The picture you see has been shown around the world on every possible facet of media. Television, Internet, print and the list goes on. I first learned of this horrible Maritime disaster while I was attending a US Navy reunion in Jacksonville, Florida last week. Many of us (with who know how many combined years at sea) all had a theory or two about what happened.

Of course all of the navigation types chimed in stating they should have never left the main channel and where was the harbor pilot? Maritime laws require a pilot on the ship when arriving or departing the harbor. They are specialists in this and they know it inside and out, front to back and could probably navigate it blindfolded. But not recommended.

After we heard that the Captain wanted to steer the ship close to the Island just outside the port entrance to pay tribute to a former sea captain, we all raised an eyebrow.

First going off course to make a salute is a risky thing day or night. You may not have all of the latest charts for that area. The seas change. Rocks move. The depth may have become more shallow. You may think you know the area but maybe not. There are (most of the time) buoys or day markers that indicate hazardous areas and shallow waters and this is a pretty clear indication not to go there.

Maritime law places the Captain of the ship responsible for all actions of the crew and the ship and its safety at all times.

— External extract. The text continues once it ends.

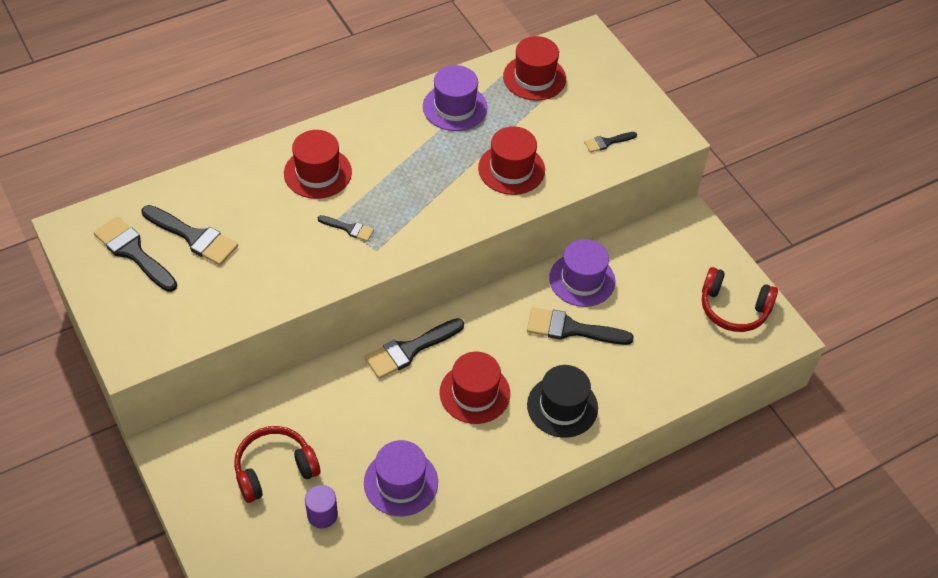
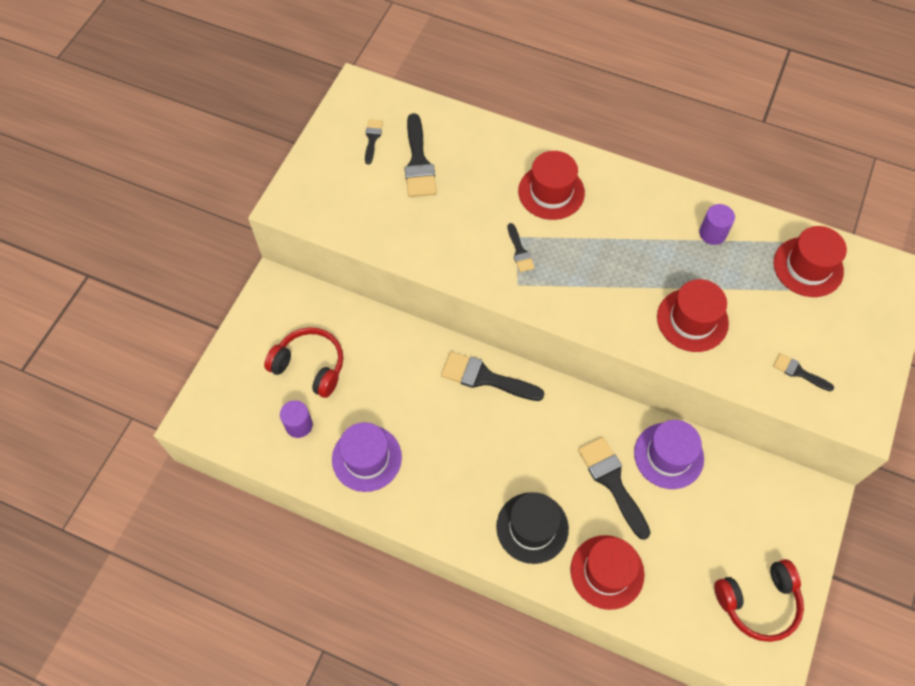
camera: 55 degrees right, 10 degrees up
black brush [94,216,177,292] -> black brush [365,119,383,164], size x0.54
purple hat [423,65,487,131] -> purple cylinder [699,204,735,245]
red hat [440,352,510,424] -> red hat moved to [570,535,645,610]
red headphones [702,267,778,332] -> red headphones turned 90 degrees counterclockwise [714,559,804,642]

So why did he abandon ship first? Why were there many crew who did not fully understand the magnitude of what was happening or about to happen? Why did the Coast Guard have to "order him" back on the ship?

May questions will never be fully answered. Again all of us 'sailors' had our own opinions on who what when and why. We mostly shook our head and felt pain for the injured or killed and for those missing.

Even as a retired sailor with 22 years of navigating in and out of ports all over the world, I never heard of the event that lead to this accident. Sure you have heard of merchant ships having issues like the Exxon Valdez which caused Billions of dollars in damage not only to the ship but the environment as well. The Edmond Fitzgerald sank in the Great Lakes. Those and many others all had one thing in common. Common Nautical Sense. Did not have to happen but they did.

I am sure that the entire cruise industry is taking a hard line review of its policies on navigation and emergency procedures and is making sure that all crew members are well versed on how to take care of the problem, should it arise again. But, lets hope and pray that is does not.

Final thought on this. Isn't it ironic that this occurred just 3 months shy of the 100th anniversary of the Titanic?